About this exercise: Change "camera setup" to "camera parameters" in the lines from the one containing "Can you tell" down to the one containing "0.143224, 0.886372, -0.349188]]". Give those lines back with nothing else altered, and leave the pictures out.

Entries shown:
------------------------

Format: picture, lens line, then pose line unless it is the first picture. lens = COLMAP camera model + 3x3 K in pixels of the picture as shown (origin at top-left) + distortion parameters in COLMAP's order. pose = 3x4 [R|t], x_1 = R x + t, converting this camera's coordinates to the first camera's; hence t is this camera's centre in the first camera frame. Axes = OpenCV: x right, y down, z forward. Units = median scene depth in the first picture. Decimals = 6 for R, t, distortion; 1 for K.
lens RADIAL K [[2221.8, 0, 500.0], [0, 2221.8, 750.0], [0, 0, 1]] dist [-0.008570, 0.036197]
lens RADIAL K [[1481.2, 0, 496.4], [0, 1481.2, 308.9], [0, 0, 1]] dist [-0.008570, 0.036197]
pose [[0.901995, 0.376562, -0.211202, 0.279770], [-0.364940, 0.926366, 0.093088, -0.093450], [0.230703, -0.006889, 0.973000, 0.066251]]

------------------------

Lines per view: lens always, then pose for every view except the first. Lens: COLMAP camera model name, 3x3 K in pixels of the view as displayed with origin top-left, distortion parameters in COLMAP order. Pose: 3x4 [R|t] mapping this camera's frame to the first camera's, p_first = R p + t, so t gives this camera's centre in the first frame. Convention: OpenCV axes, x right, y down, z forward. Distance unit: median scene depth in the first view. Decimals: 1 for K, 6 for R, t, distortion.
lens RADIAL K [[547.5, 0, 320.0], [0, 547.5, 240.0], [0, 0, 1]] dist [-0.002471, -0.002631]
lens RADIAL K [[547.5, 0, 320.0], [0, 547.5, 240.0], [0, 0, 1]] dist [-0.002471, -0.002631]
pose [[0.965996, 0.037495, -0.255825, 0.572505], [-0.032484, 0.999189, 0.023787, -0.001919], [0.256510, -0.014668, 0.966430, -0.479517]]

------------------------

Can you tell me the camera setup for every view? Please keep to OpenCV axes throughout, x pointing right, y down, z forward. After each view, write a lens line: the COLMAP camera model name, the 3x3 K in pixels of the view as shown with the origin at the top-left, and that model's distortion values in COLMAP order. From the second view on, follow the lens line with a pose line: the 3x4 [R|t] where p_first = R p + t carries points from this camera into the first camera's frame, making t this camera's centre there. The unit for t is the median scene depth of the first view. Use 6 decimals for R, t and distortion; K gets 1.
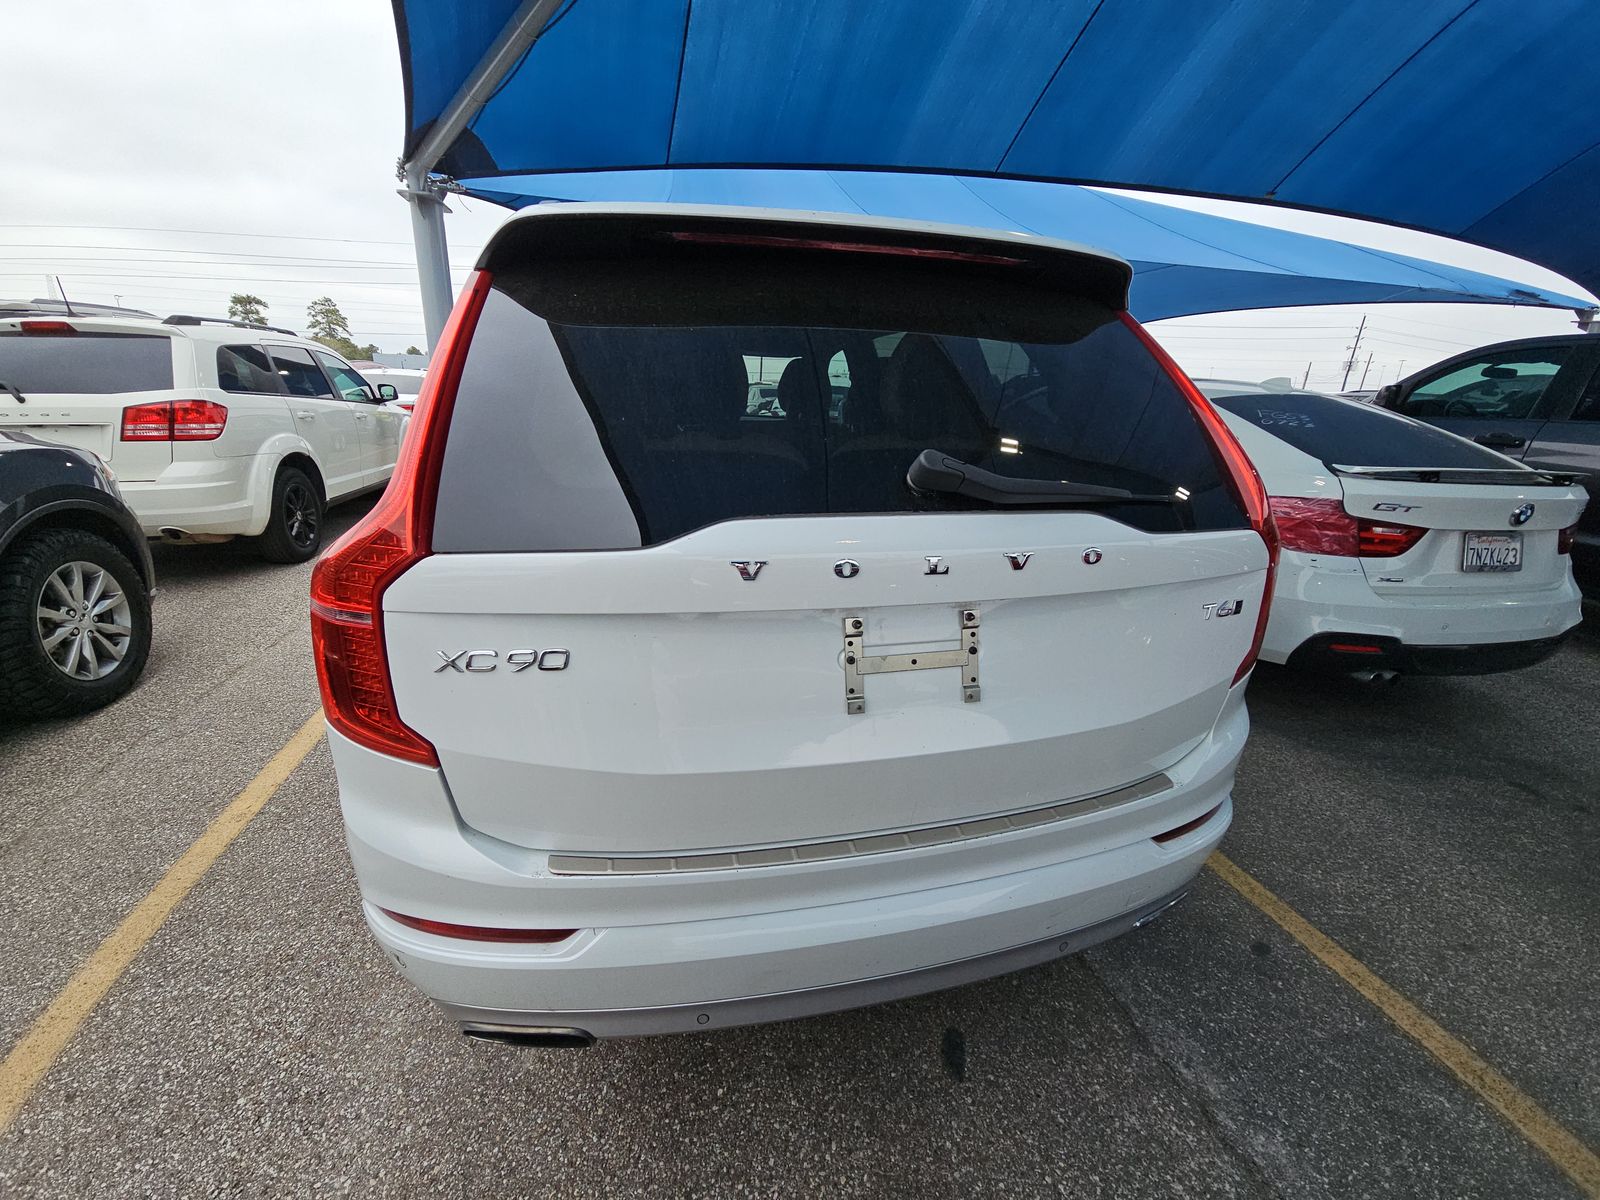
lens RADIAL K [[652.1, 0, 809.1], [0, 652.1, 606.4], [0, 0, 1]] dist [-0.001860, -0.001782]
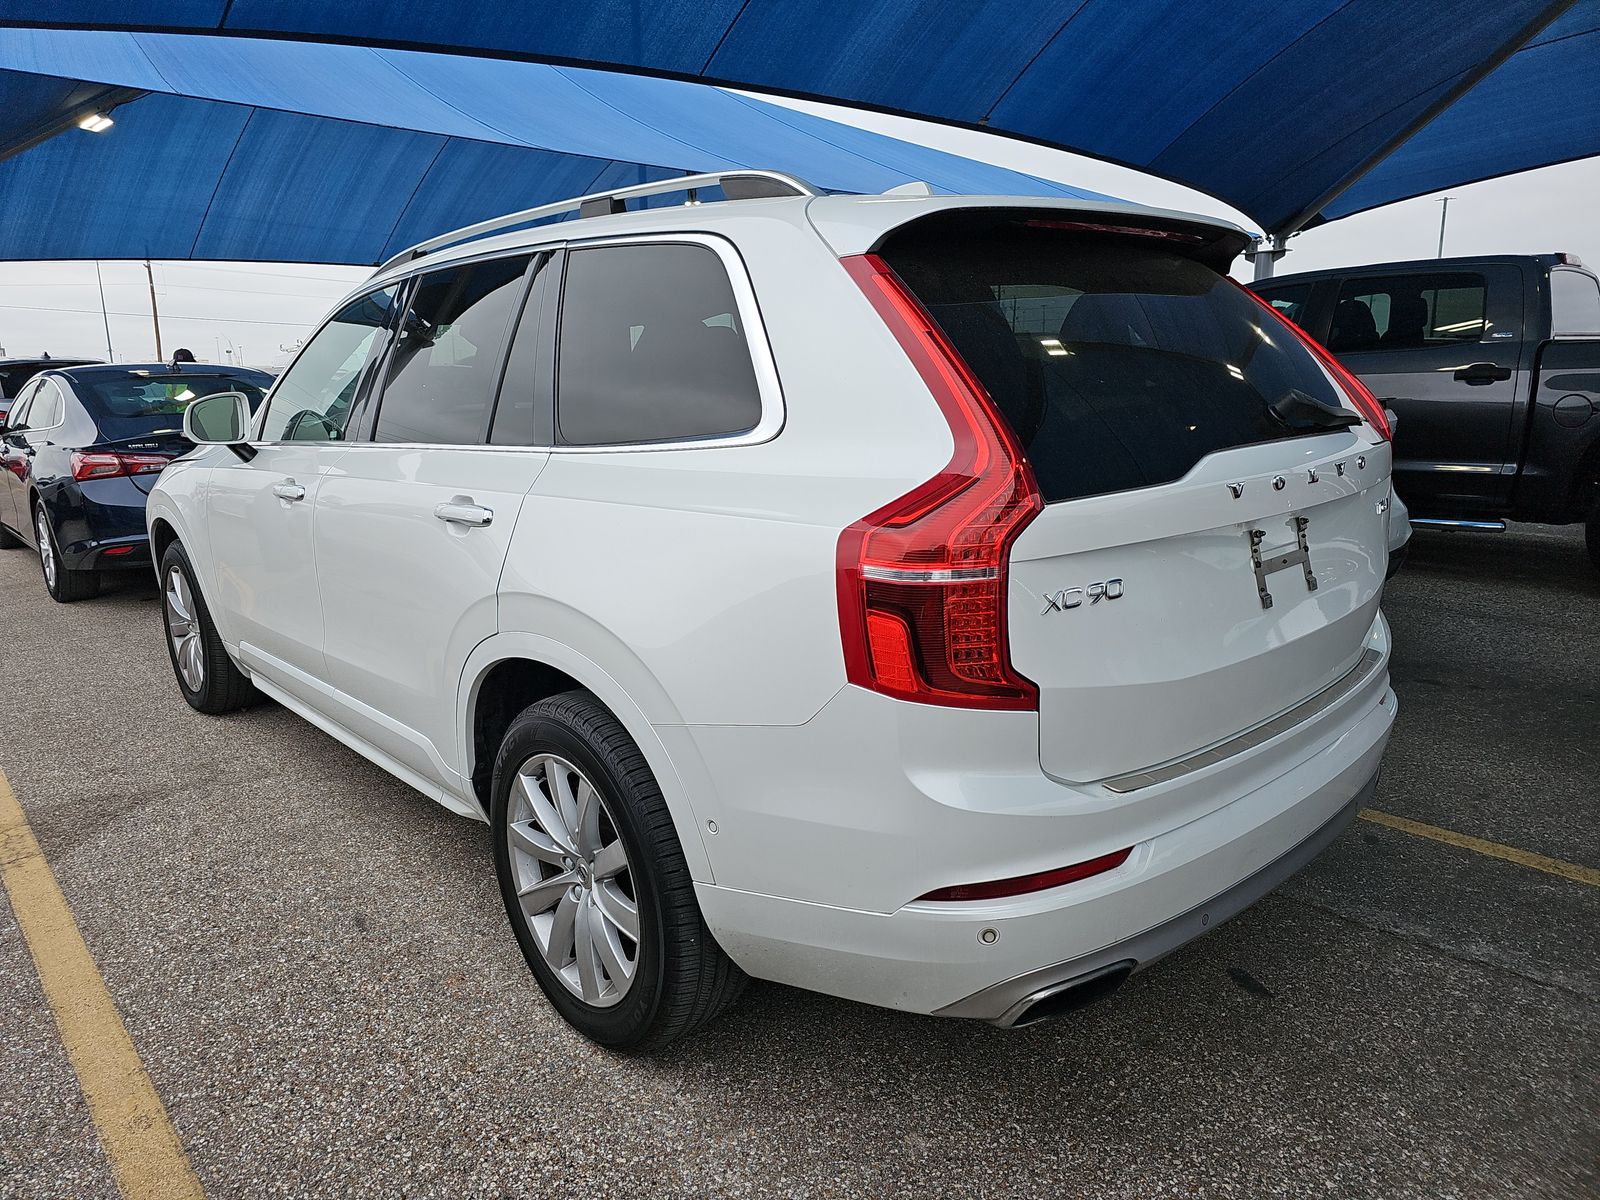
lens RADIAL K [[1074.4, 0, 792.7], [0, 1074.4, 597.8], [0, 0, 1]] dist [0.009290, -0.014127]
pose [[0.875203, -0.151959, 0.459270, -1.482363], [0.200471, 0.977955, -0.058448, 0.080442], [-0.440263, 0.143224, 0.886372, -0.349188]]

------------------------

Solution:
Can you tell me the camera parameters for every view? Please keep to OpenCV axes throughout, x pointing right, y down, z forward. After each view, write a lens line: the COLMAP camera model name, the 3x3 K in pixels of the view as shown with the origin at the top-left, and that model's distortion values in COLMAP order. From the second view on, follow the lens line with a pose line: the 3x4 [R|t] where p_first = R p + t carries points from this camera into the first camera's frame, making t this camera's centre there. The unit for t is the median scene depth of the first view. Use 6 decimals for R, t and distortion; K gets 1.
lens RADIAL K [[652.1, 0, 809.1], [0, 652.1, 606.4], [0, 0, 1]] dist [-0.001860, -0.001782]
lens RADIAL K [[1074.4, 0, 792.7], [0, 1074.4, 597.8], [0, 0, 1]] dist [0.009290, -0.014127]
pose [[0.875203, -0.151959, 0.459270, -1.482363], [0.200471, 0.977955, -0.058448, 0.080442], [-0.440263, 0.143224, 0.886372, -0.349188]]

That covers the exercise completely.